━━━━━ INPUT RECORDS
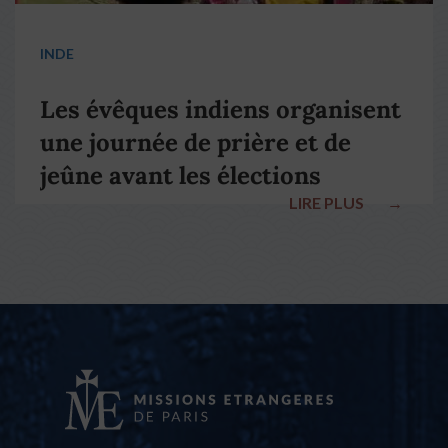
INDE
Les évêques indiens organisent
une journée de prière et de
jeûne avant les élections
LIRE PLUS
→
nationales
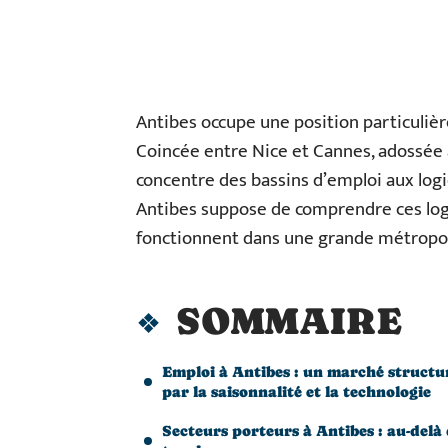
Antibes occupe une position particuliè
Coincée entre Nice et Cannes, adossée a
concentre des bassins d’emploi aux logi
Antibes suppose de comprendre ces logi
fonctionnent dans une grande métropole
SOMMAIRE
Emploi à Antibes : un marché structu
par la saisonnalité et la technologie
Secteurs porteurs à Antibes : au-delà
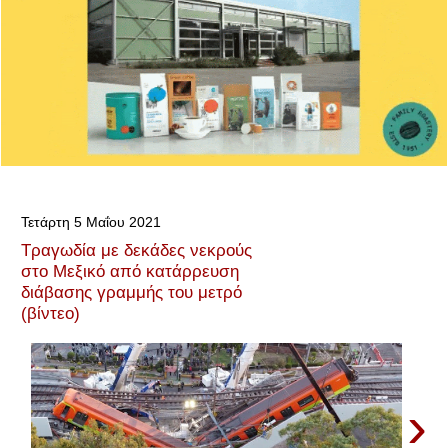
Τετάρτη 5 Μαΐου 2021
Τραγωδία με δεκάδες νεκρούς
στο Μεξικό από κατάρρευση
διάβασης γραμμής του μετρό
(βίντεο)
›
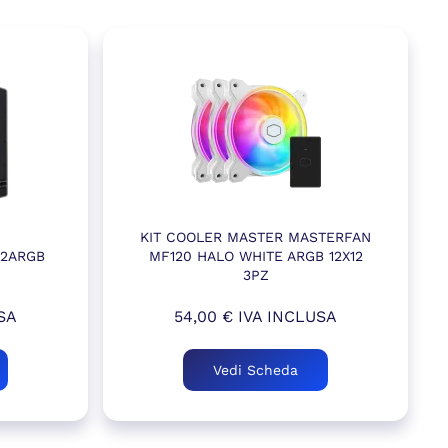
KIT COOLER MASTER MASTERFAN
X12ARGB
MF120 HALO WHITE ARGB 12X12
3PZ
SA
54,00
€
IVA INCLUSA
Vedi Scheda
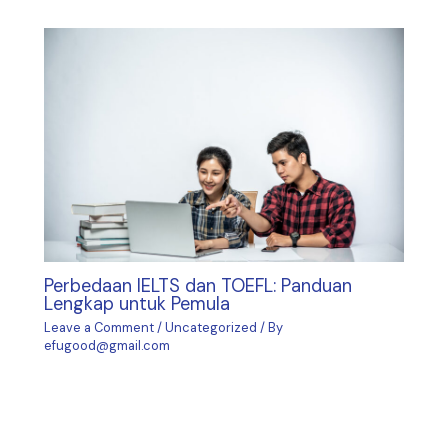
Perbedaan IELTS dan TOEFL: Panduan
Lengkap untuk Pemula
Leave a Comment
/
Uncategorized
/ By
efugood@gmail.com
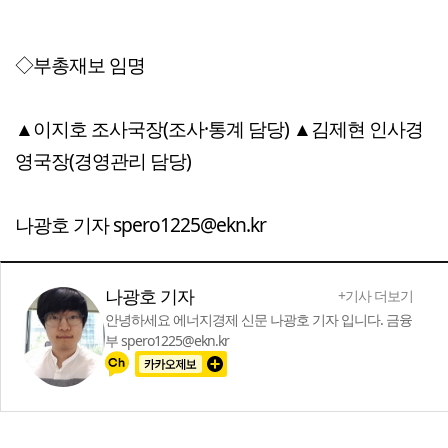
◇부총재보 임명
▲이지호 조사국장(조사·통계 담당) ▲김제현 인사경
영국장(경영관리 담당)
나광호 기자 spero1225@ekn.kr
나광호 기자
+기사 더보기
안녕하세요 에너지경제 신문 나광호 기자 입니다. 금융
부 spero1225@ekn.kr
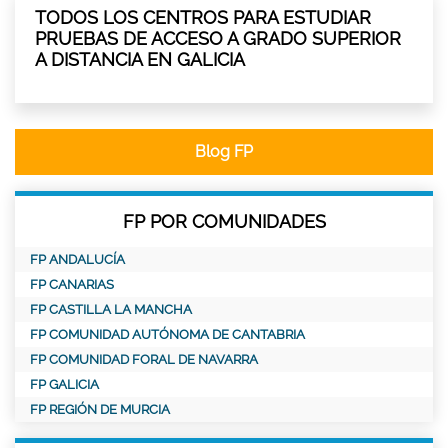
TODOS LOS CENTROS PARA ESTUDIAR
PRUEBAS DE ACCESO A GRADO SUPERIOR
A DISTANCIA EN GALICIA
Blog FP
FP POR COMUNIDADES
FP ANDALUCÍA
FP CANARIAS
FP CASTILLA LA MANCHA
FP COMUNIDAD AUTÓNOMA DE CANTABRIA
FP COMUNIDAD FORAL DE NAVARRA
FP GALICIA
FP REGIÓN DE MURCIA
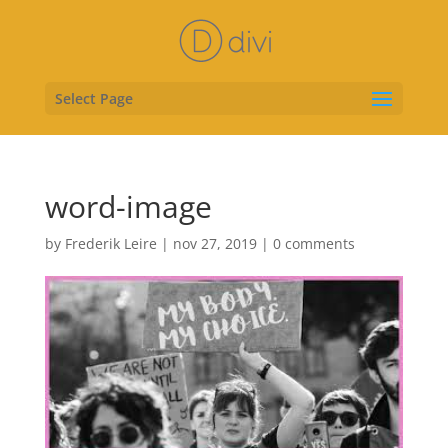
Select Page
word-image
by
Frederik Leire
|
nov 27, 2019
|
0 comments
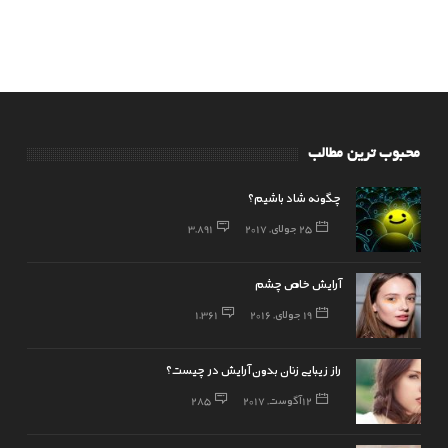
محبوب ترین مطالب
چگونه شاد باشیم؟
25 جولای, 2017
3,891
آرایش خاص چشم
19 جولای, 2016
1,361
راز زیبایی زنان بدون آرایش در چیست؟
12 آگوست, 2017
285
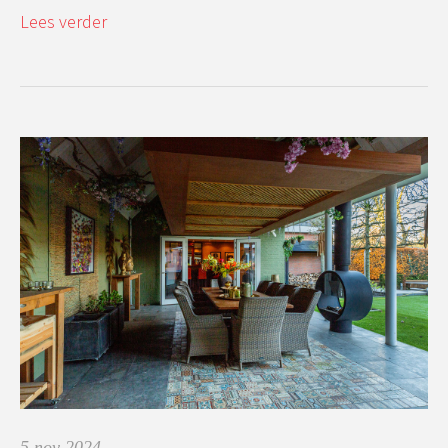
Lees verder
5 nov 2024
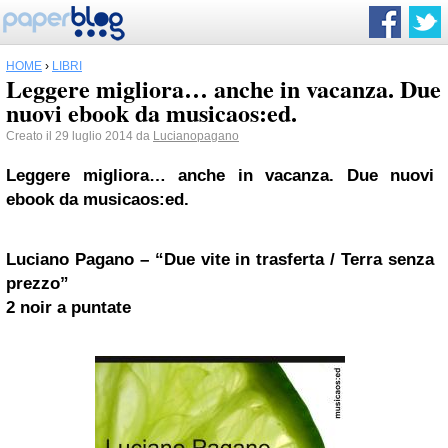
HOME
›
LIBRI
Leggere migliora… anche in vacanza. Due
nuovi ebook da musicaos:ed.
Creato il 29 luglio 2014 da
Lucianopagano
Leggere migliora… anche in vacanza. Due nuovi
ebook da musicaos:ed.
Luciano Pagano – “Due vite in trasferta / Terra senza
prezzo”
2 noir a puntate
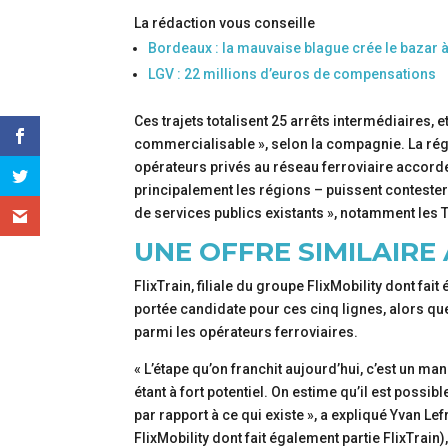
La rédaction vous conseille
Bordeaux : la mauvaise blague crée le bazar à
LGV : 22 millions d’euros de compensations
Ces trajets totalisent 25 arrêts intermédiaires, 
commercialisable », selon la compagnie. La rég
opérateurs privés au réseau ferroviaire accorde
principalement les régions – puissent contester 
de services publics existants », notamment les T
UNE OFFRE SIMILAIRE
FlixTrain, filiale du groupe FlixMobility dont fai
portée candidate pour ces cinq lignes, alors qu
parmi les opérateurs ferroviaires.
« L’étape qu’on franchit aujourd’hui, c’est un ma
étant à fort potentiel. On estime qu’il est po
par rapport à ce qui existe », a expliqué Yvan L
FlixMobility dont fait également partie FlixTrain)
━━━━━━━━━━
In the entries above, find each line that includes the string "nuovi" and copy it.

## ANSWER FOR THIS EXERCISE
nuovi ebook da musicaos:ed.
Leggere migliora… anche in vacanza. Due nuovi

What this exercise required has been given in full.